Roderigo had been silent. The acolyte had prepared him for this, at least. He was angry but not surprised.
Sender had shaken his head, waved his hands, palms out, warding away the anger he felt coming from Rigo "All right. Sanctity doesn't admit the plague exists, but we have reason to keep silent. Even the Hierarch, your uncle, he agreed. Every society mankind has built will fall apart the minute we admit it and start talking about it."
"You can't be certain of that!"
"The machines say so. Every computer model they try says so. Because there's no hope. No cure. No hope for a cure. No means of prevention. We have the virus, but we haven't found any way to make our immune systems manufacture antibodies. We don't even know where it's coming from. We have nothing. The machines advise us that if we tell people … well, it will be the end."

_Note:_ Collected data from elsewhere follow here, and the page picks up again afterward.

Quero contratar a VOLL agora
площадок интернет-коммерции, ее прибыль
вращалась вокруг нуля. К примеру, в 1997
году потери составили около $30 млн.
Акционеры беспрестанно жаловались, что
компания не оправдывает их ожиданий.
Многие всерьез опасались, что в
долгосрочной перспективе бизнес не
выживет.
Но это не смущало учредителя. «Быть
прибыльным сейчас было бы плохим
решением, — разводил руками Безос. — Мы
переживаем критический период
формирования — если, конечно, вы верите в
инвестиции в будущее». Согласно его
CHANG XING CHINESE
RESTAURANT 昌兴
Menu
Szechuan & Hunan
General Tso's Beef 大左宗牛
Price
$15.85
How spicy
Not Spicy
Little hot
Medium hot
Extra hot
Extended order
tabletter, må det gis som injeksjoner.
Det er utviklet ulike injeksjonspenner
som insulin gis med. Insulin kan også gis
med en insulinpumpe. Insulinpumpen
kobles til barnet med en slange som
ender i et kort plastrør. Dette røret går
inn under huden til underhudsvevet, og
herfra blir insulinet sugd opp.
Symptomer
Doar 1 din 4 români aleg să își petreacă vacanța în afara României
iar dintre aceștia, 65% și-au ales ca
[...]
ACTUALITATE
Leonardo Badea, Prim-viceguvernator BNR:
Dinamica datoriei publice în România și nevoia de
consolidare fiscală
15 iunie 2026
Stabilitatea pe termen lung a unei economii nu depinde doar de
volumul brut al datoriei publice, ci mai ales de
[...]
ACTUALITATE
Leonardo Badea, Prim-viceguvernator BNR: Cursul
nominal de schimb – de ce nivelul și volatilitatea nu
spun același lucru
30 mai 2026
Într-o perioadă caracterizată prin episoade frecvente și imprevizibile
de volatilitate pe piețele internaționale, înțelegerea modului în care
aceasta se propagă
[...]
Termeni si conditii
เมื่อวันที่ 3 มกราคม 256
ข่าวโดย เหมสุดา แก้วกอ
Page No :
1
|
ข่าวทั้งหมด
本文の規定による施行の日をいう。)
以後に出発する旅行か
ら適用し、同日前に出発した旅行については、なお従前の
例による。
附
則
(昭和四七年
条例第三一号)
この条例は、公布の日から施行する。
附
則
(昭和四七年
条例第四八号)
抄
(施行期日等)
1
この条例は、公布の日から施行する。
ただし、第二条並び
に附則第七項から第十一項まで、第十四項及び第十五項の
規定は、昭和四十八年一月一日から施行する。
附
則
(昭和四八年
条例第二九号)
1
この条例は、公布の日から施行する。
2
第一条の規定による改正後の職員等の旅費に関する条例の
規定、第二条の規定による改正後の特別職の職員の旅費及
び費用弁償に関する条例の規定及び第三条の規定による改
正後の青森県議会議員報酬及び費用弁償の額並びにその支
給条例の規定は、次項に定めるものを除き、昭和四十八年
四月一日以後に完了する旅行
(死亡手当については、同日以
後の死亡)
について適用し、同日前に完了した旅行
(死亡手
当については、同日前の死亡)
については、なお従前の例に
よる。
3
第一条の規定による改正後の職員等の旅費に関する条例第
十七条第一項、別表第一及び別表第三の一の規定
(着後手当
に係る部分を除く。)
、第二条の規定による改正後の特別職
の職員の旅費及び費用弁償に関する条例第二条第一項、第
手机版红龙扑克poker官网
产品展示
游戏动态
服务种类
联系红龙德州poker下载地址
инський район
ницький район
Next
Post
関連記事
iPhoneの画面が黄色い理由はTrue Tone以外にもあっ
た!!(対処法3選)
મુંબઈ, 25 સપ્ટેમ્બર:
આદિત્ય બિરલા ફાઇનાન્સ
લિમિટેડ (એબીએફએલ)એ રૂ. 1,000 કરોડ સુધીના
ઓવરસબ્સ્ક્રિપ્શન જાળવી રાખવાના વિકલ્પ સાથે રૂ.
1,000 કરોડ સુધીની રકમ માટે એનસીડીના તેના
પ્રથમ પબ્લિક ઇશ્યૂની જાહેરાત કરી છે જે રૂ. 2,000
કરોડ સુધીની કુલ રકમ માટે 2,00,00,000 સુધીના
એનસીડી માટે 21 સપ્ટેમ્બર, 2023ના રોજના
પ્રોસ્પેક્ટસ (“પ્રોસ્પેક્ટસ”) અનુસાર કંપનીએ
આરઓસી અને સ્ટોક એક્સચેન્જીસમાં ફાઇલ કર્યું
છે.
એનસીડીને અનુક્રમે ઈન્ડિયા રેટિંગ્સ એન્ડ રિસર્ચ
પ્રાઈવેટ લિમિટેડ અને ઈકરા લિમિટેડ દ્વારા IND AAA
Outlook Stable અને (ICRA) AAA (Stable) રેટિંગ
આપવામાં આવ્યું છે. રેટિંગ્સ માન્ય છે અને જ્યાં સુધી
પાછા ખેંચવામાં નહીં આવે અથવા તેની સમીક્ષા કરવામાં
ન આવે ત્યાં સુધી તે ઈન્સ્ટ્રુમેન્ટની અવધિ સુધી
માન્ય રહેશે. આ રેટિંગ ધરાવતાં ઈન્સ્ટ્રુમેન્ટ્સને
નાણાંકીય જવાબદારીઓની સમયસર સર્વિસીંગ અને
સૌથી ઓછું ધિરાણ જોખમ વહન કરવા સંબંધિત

"The end of Sanctity? Why should I care about that?"
"Not Sanctity, man! The end of civilization. The end of mankind. The mortality rate is one hundred percent! Your family will die. Mine. All of us. It isn't just Sanctity. It's the end of the human race. It's you as much as me!"
Rigo, shocked into awareness by the man's vehemence, asked, "What makes you think there's an answer on Grass?"
"Something. Maybe only rumor, only fairy tales. Maybe only wishful thinking. Maybe like the fabled cities of gold or the unicorn or the philosopher's stone … "
"But maybe?"
"Maybe something real. According to our temple on Semling, there is no plague at all on Grass."